Teks Bacaan:
Ibu
Itje membuka sebuah lemari. Di dalamnya tersusun rapi ratusan kaset video,
lengkap dengan indeks nomor dan topik. Ibu Itje menyalakan video player dan
memutar kaset pertama. Ia pun duduk di lantai bersama Satya dan Saka yang mulai
berhenti menangis. “Hai Satya! Hai Saka!” tampak dalam video Bapak melambaikan
tangan. Saka dan Satya pun tersenyum. Bagi Ibu Itje inilah senyum pertama kedua
anaknya sejak Bapak meninggal (p.4)
Begitulah
buku ini berkisah tentang ibu Itje yang berjuang sebagai single fighter, Satya
yang berjuang menjadi ayah dan suami yang lebih sabar lagi, Saka atau Cakra
yang berjuang untuk mendapatkan cinta (istri). Dan tentu saja “Bapak” Gunawan
Garnida yang selalu hadir dalam setiap moment penting dalam perjalanan hidup
mereka. Hadir melalui rekaman video.
Secara
tidak langsung penulis mengajarkan kepada kita, para calon Bapak terutama,
bahwa dalam mendidik anak butuh sebuah perencanaan yang dibangun bersama antara
suami dan istri. Dalam pernikahan butuh pasangan yang saling menguatkan bukan
pasangan yang saling mengisi kelemahan sebab kerasnya hidup hanya dapat dilalui
oleh orang-orang yang kuat. Setiap orang pasti punya kelemahan, namun kitalah
yang harus mengatasi kelemahan itu. Bukan pasangan kita. Sebab menjadi pribadi
yang lebih baik adalah tanggungjawab kita pribadi bukan tanggungjawab orang
lain. “Allah tidak akan mengubah nasib suatu kaum sampai kaum itu sendiri yang
mengubahnya”
Bayangkan
seandainya Allah berikan kita rejeki sakit dan divonis usia tinggal 1 tahun
lagi padahal ada anak-anak kecil yang ditinggalkan. Penulis melalui “Bapak”

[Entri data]

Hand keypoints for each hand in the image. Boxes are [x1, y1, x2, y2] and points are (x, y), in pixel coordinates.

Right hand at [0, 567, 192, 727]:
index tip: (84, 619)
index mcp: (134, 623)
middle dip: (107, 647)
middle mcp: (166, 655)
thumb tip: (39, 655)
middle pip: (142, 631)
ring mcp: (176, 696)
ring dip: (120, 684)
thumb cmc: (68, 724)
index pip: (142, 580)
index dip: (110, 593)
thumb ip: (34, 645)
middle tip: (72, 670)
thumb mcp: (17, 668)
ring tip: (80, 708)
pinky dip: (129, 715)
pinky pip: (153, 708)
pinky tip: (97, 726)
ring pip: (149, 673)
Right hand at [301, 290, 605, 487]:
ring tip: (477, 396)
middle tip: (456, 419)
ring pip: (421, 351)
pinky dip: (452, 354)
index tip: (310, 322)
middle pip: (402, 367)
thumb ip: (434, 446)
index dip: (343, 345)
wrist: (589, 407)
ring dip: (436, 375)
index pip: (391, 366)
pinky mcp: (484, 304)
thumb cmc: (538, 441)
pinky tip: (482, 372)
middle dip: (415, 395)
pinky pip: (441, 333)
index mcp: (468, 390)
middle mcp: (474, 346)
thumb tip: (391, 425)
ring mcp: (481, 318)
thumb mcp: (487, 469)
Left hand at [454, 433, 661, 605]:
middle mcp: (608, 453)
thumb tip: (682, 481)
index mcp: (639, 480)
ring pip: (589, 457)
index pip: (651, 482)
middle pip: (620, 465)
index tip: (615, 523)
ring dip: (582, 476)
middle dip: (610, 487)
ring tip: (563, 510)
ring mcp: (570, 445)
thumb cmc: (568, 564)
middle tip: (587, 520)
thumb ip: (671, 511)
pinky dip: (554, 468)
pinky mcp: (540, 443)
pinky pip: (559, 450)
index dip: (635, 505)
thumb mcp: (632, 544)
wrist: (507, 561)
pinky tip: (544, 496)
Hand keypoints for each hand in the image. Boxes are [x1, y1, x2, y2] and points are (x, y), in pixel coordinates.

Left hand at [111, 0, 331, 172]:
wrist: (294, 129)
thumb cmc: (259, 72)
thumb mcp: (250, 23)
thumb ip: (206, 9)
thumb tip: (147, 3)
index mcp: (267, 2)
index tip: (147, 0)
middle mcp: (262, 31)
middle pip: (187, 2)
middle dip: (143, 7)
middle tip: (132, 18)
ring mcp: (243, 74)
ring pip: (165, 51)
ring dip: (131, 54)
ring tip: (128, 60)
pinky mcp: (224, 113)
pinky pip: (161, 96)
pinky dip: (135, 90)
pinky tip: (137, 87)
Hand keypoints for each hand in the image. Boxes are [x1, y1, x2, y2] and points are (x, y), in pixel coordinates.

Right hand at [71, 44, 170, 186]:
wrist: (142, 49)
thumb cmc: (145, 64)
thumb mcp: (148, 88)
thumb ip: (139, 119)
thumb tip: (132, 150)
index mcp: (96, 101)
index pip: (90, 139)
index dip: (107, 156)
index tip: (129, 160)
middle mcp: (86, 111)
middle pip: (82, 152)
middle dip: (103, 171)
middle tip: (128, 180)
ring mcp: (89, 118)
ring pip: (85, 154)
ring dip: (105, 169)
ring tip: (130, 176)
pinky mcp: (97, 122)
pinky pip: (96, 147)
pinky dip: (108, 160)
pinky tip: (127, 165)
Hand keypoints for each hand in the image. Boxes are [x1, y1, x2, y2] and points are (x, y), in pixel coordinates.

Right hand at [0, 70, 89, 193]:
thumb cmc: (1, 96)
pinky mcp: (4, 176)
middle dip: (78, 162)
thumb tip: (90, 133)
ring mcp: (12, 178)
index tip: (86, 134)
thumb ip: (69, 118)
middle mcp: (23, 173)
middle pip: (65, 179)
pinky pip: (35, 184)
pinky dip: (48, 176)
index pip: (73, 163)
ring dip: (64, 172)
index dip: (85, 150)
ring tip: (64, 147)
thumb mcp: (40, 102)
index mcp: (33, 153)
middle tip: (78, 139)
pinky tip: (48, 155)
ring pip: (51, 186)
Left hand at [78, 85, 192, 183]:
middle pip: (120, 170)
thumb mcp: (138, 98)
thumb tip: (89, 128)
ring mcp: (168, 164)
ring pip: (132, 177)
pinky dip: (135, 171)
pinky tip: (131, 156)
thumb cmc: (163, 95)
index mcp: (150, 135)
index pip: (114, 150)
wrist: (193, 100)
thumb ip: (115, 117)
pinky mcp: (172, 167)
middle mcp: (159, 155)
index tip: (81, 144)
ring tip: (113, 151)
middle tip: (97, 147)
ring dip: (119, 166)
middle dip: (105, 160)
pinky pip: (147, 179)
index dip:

Petunjuk Anda:
Tolong jawab pertanyaan berikut berdasarkan ulasan buku di atas.
(a) Apa yang tersusun rapi di dalam lemari yang dibuka Ibu Itje?
(b) Saka atau Cakra berjuang untuk mendapatkan apa?
(c) Menurut ulasan itu, kerasnya hidup hanya dapat dilalui oleh siapa?

Jawaban Tugas Ini:
(a) Ratusan kaset video, lengkap dengan indeks nomor dan topik.
(b) Cinta (istri).
(c) Orang-orang yang kuat.